In the last book of In Search of Lost Time, Time Regained, or, alternatively, The Past Recaptured, Marcel Proust sees Combray rearrange itself and rise into the sky above him. Throughout the series, which may be the first four-dimensional books ever written, Time is the antagonist. It takes away everything he loved; his mother and his father, the fictional town of Combray and the love of his life, Albertine. His mother, his father, the hawthorns he loved so much; but they come back to him, such as the Madeline cake in tea. In the end, he begins the book we’ve finished and, in that moment, Death and Time are defeated; he has survived death through hiding his soul away in a book. And if you want to listen, if you are inclined, open a volume of In Search of Lost Time, and Marcel Proust will speak to you. Across time and space, he’ll speak to you.

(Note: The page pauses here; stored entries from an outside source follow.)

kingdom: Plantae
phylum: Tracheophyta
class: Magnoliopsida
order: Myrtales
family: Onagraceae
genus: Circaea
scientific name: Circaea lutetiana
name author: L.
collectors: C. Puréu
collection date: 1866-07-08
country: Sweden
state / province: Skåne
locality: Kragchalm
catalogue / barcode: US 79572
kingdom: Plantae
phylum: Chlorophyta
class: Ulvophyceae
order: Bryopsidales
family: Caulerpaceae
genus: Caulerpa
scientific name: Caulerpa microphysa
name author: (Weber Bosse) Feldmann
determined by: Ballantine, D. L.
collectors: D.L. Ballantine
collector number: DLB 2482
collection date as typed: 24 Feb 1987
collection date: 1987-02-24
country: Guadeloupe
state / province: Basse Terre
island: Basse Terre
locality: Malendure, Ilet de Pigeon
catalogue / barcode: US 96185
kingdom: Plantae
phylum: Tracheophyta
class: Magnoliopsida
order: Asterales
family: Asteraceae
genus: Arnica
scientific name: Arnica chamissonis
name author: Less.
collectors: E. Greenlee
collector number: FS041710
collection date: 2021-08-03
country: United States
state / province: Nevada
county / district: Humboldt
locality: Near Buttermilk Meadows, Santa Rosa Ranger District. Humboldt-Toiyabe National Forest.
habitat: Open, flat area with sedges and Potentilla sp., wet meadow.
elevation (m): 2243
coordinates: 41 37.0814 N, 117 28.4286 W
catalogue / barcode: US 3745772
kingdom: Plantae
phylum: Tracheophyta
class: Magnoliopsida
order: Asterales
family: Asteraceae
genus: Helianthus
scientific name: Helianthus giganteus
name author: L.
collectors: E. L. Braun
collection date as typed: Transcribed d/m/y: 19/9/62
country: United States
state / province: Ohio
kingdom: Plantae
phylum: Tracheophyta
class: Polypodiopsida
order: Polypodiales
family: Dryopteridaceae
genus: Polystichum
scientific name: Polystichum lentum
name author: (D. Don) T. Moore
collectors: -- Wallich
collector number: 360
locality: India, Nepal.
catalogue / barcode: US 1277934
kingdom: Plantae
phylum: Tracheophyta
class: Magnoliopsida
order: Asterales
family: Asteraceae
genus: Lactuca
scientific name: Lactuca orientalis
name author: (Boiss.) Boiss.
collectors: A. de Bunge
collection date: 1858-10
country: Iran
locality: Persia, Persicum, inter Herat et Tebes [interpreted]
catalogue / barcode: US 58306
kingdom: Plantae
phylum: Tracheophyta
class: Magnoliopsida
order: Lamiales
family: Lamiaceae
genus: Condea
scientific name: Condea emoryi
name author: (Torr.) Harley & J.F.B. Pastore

The immortal mother theory, the theory that all animals from every species go back to one mother, is compatible with the concept of the immortality of meaning. Different letters can be arranged to produce different expressions in phylum and language. But what is meaning? Does it exist independently of human beings? The answer to the prior question must be the answer to the following: is there emotion elsewhere, in other species? Yes. The answer is yes. Elephants mourn the dead. Alpacas can die from loneliness. Meaning is something that is to be applied after consideration of action, thought, and behavior

Meaning is immortal and requires only sentient beings, who can evaluate, of course, to be able to extract meaning from what they think. The meaning behind the great works of literature, unlike the works themselves, is in the air, intangible, capable only of being recognized, plucked from the ether to imbue our work with light and worth. And it leaves us here, haunting pages, year after year through the ages.